◆ Passage:
+ + + +
Tuesday, 25 February 2020
Industry Q&A: What does the Rest of 2016 Hold for Mining and METS?

Industry Q&A: What does the Rest of 2016 Hold for Mining and METS?

Given the turmoil and change of the first half of 2016, Austmine thought we'd pick the brains of Tim Baker, CEO of Resource Super and get his insights into what lies ahead for the mining and METS industries in the remainder of 2016.

There is a lot of speculation at the moment around commodity prices beginning to bounce back in 2016, after Owen Heggarty’s private equity vehicle EMR Capital has spent its first year buying 6 assets and is into a second round of fund raising now. How do you see the rest of 2016 playing out overall for commodities?

If there is one thing the resource community know about commodity prices are that they are cyclical.  Time and time again they over shoot on the high side and on the down side.  Most of the bulk commodities that Australia exports are currently experiencing severe downward price pressure, which tends to be the result of inelastic supply side issues.  Essentially it takes a long time for producers to ramp up or ramp down production resulting in fairly limited ability for producers to vary their output meaning short term demand side changes lead to disproportionate price cycles.

In terms of our three major export commodities, Iron Ore, Coal and LNG:  The China story continues to be the major story coupled with significant increases in production capacity over the past decade to meet spot demand.  The 13th Chinese Five-year plan includes a target of an additional 5% of their population migrating from rural to urban environments or roughly 180 million people in the coming 5 years moving to cities.   This will require vast amounts of steel and concrete.  In addition, China are currently building 126 new coal fired power stations which equates to roughly 400 million tonnes per annum of incremental new coal which is equivalent to Australia’s entire annual export capacity.  And that is not taking into consideration the additional 177 new coal fired power stations that India are currently constructing. 

So I suspect the price cycle is here to stay.

Mergers and acquisitions tend to increase at market times like we are in now. Do you see this being the case for the next 12 months? Will this be the same for both the mining and the mining, equipment, technology and services (METS) sectors?
+ + + +
◆ Set exercise A:
Update the entries from the line containing "state / province: California" through the end of the entries, replacing "locality" with "collection site" and leaving everything else unchanged.

◆ Provided entries:
+ + + +
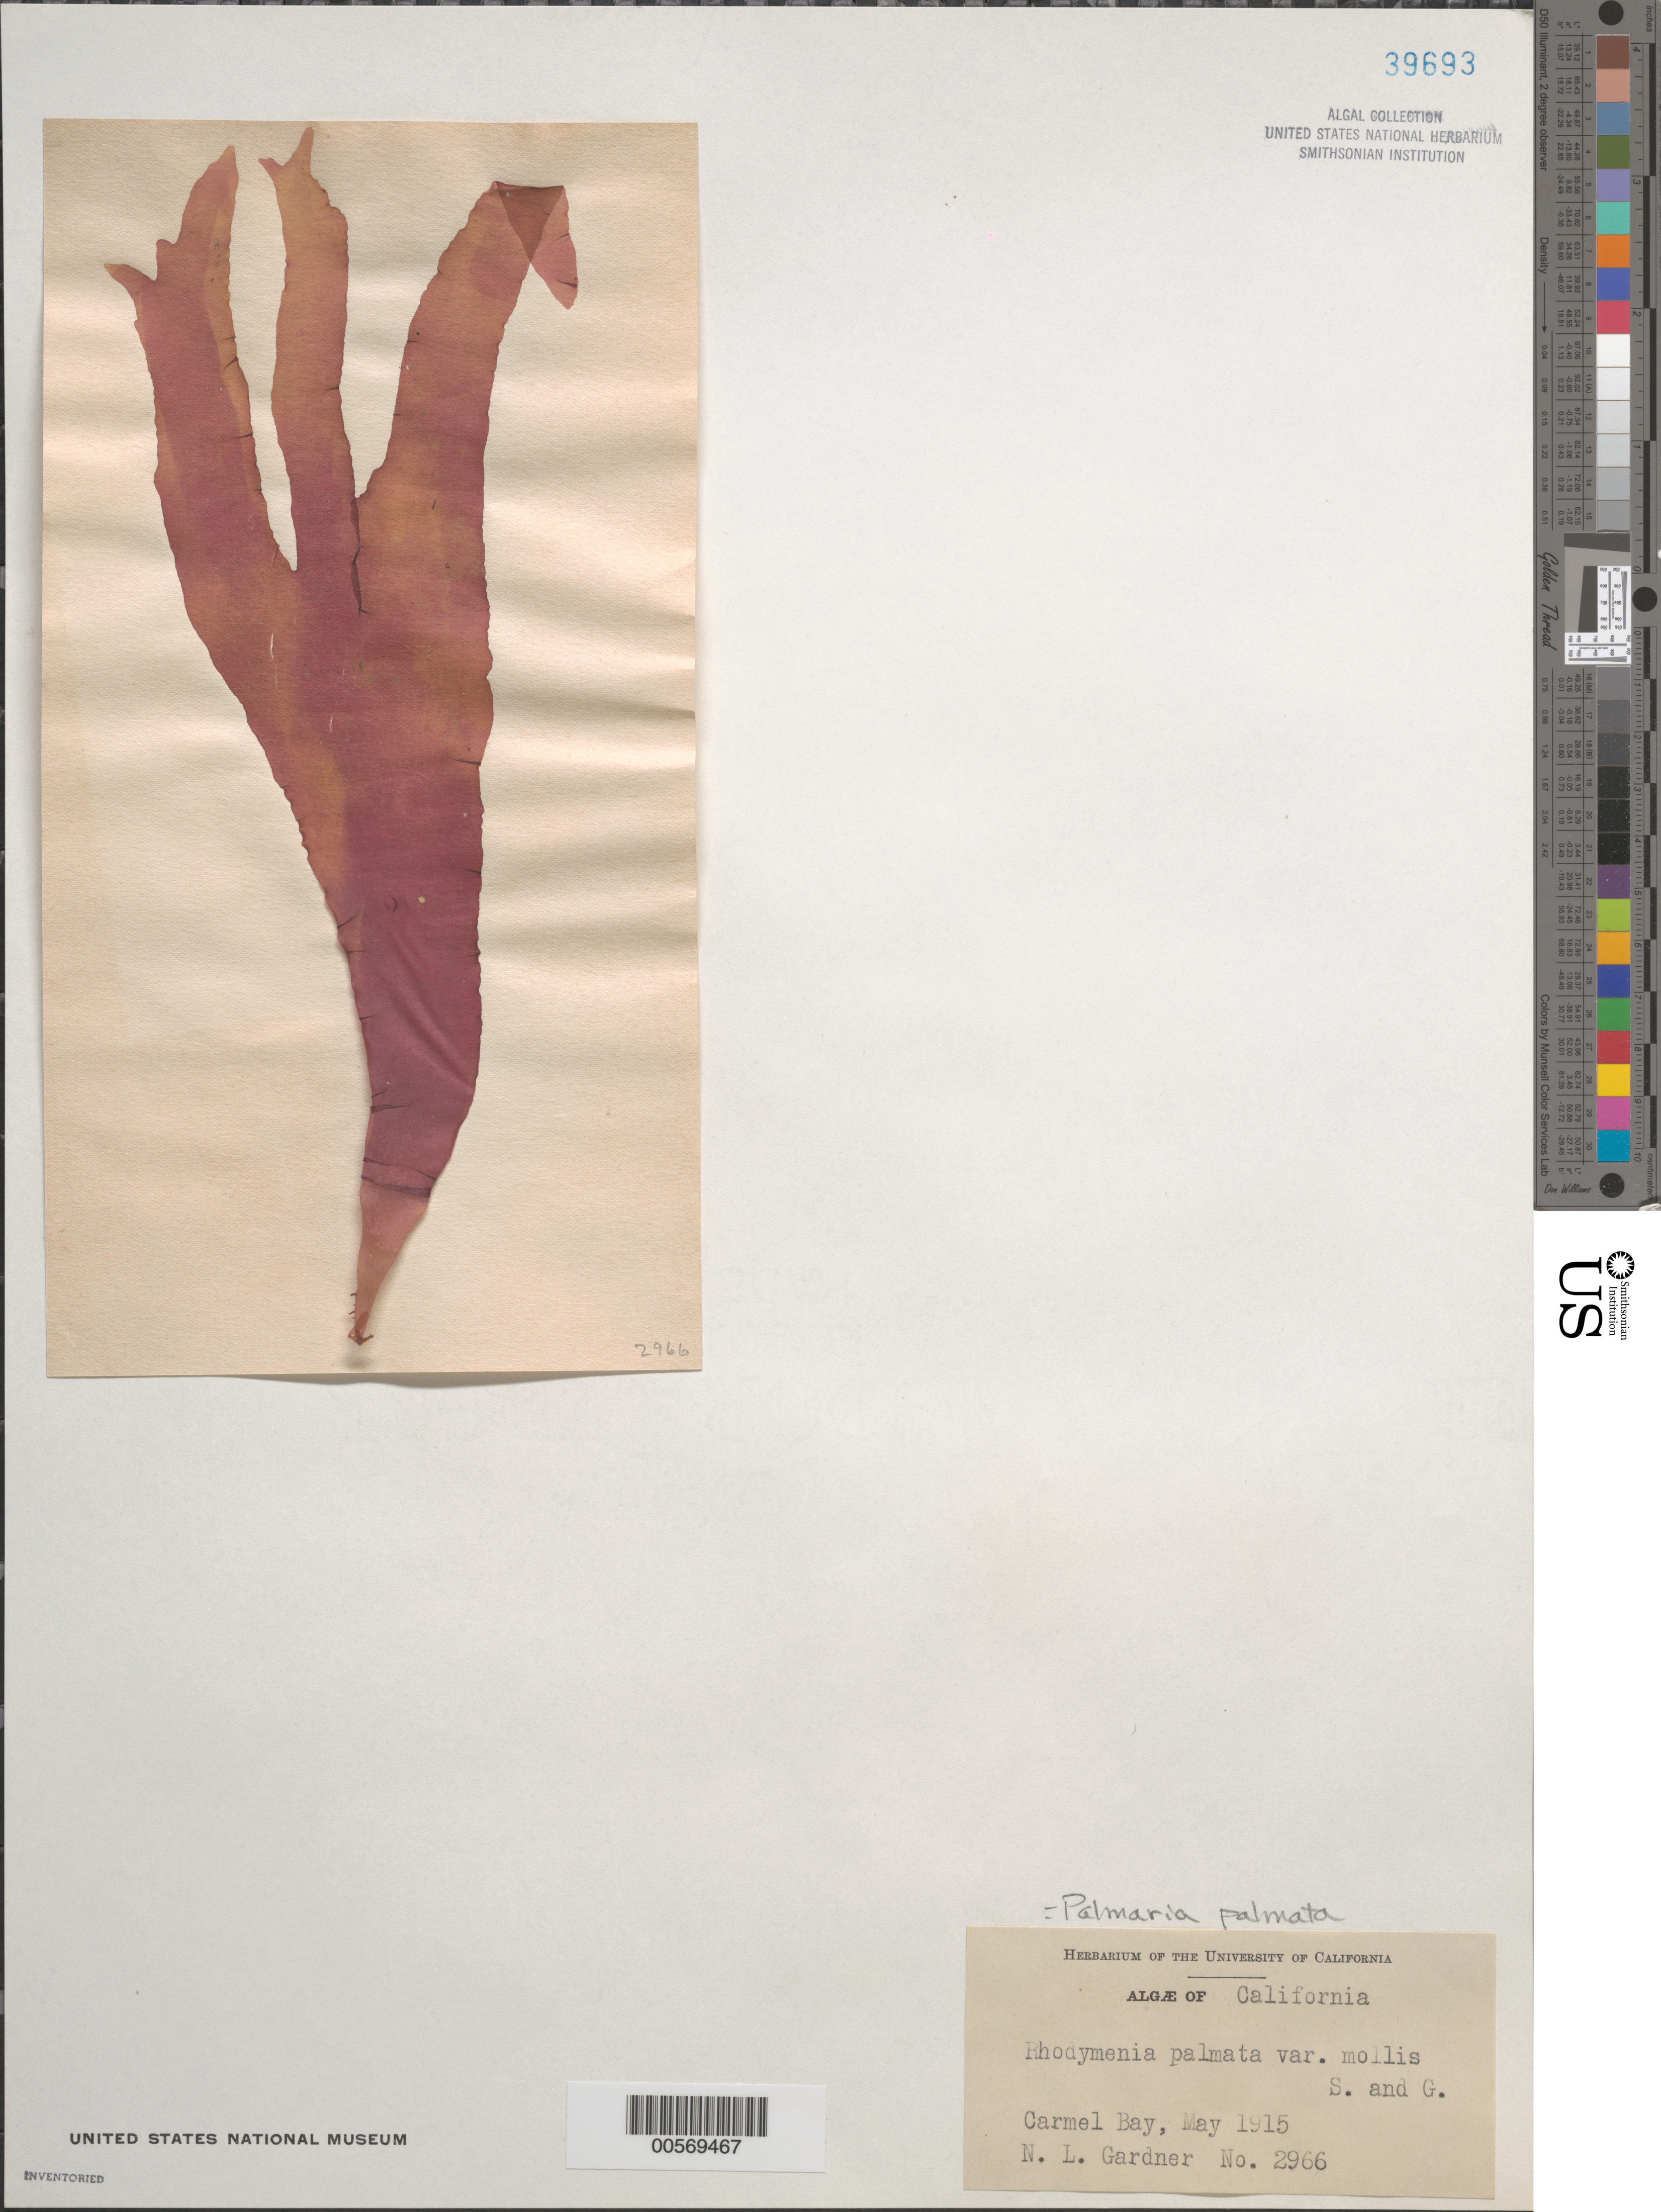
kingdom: Plantae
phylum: Rhodophyta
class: Florideophyceae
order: Palmariales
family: Palmariaceae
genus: Palmaria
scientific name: Palmaria palmata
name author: (L.) F. Weber & D. Mohr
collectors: N. Gardner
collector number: NLG 2966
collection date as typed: May 1915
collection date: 1915-05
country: United States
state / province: California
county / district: Monterey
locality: Carmel Bay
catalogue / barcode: US 39693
+ + + +
◆ Set exercise B:
Retype the mining and METS Q&A in full, word for word.

◆ Correct result A:
state / province: California
county / district: Monterey
collection site: Carmel Bay
catalogue / barcode: US 39693

◆ Correct result B:
Tuesday, 25 February 2020
Industry Q&A: What does the Rest of 2016 Hold for Mining and METS?

Industry Q&A: What does the Rest of 2016 Hold for Mining and METS?

Given the turmoil and change of the first half of 2016, Austmine thought we'd pick the brains of Tim Baker, CEO of Resource Super and get his insights into what lies ahead for the mining and METS industries in the remainder of 2016.

There is a lot of speculation at the moment around commodity prices beginning to bounce back in 2016, after Owen Heggarty’s private equity vehicle EMR Capital has spent its first year buying 6 assets and is into a second round of fund raising now. How do you see the rest of 2016 playing out overall for commodities?

If there is one thing the resource community know about commodity prices are that they are cyclical.  Time and time again they over shoot on the high side and on the down side.  Most of the bulk commodities that Australia exports are currently experiencing severe downward price pressure, which tends to be the result of inelastic supply side issues.  Essentially it takes a long time for producers to ramp up or ramp down production resulting in fairly limited ability for producers to vary their output meaning short term demand side changes lead to disproportionate price cycles.

In terms of our three major export commodities, Iron Ore, Coal and LNG:  The China story continues to be the major story coupled with significant increases in production capacity over the past decade to meet spot demand.  The 13th Chinese Five-year plan includes a target of an additional 5% of their population migrating from rural to urban environments or roughly 180 million people in the coming 5 years moving to cities.   This will require vast amounts of steel and concrete.  In addition, China are currently building 126 new coal fired power stations which equates to roughly 400 million tonnes per annum of incremental new coal which is equivalent to Australia’s entire annual export capacity.  And that is not taking into consideration the additional 177 new coal fired power stations that India are currently constructing. 

So I suspect the price cycle is here to stay.

Mergers and acquisitions tend to increase at market times like we are in now. Do you see this being the case for the next 12 months? Will this be the same for both the mining and the mining, equipment, technology and services (METS) sectors?